New concept for initiation of nonlinear fracture and their experimental background

Abstract Two new fracture initiation parameters are proposed to establish relations between the uniaxial tension properties of materials and the fracture toughness of ductile steels, titanium, and aluminum alloys. To this end, the ratio between the dimensionless local strain energy density (SED) per unit volume in elastic–plastic deformation around the crack tip and the normalized total SED at standard uniaxial tension, denoted as damage factor F W, as well as the ratio of the separation at material decohesion to crack advance, denoted as δ 0 /Δ a c , are introduced as new nonlinear fracture initiation parameters. The value of F W for all the alloys considered was found to be proportional to the total SED at uniaxial tension, and an empirical relationship describing F W as a function of W ¯ C was established.

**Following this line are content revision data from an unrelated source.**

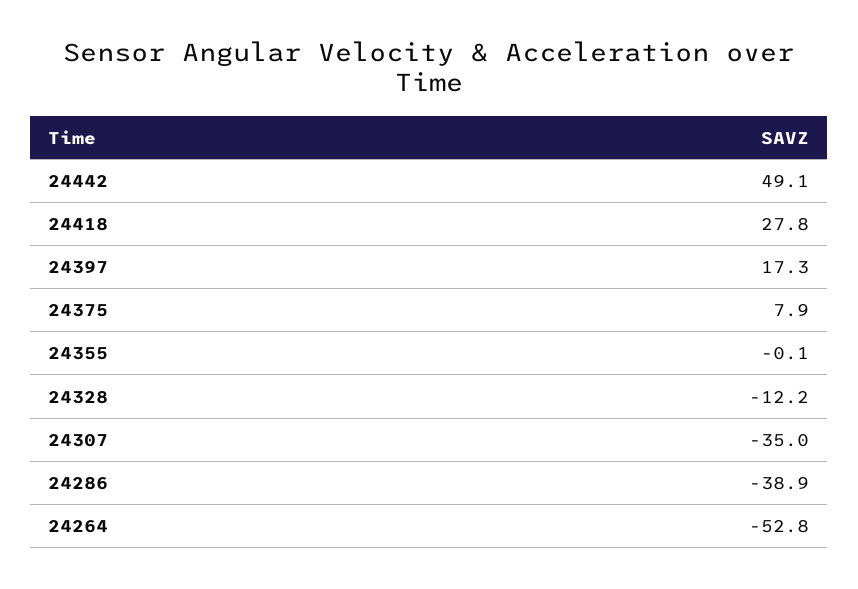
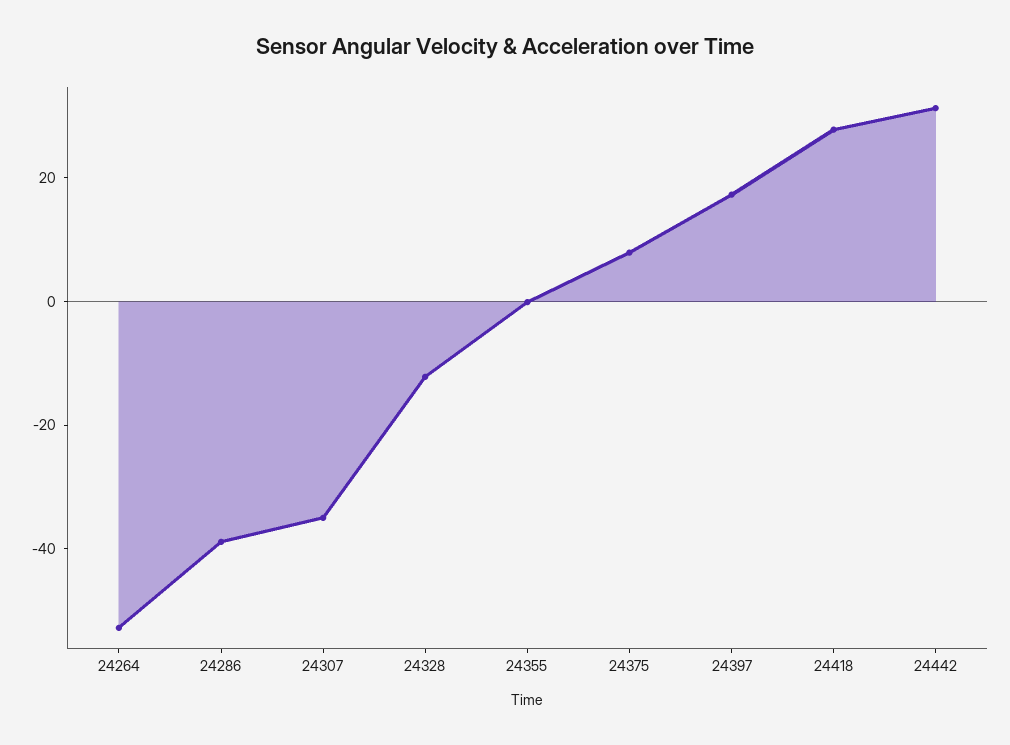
  {
-   "24442": 49.1,
+   "24442": 30,
    "24418": 27.8,
    "24397": 17.3,
    "24375": 7.9,
    "24355": -0.1,
    "24328": -12.2,
    "24307": -35,
    "24286": -38.9,
    "24264": -52.8
  }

Furthermore, it is suggested that with the knowledge of the tensile properties and the estimated range of F W ratios for different materials, the application of this method could be appropriate for predicting fracture toughness. A new automatic algorithm for fracture toughness assessment is presented based on the concept of the plastic stress intensity factor (SIF). The effectiveness of the proposed algorithm accounting for constraint effects and employing the crack-tip distance dependence of governing elastic–plastic parameters is confirmed by fracture toughness testing of different structural materials.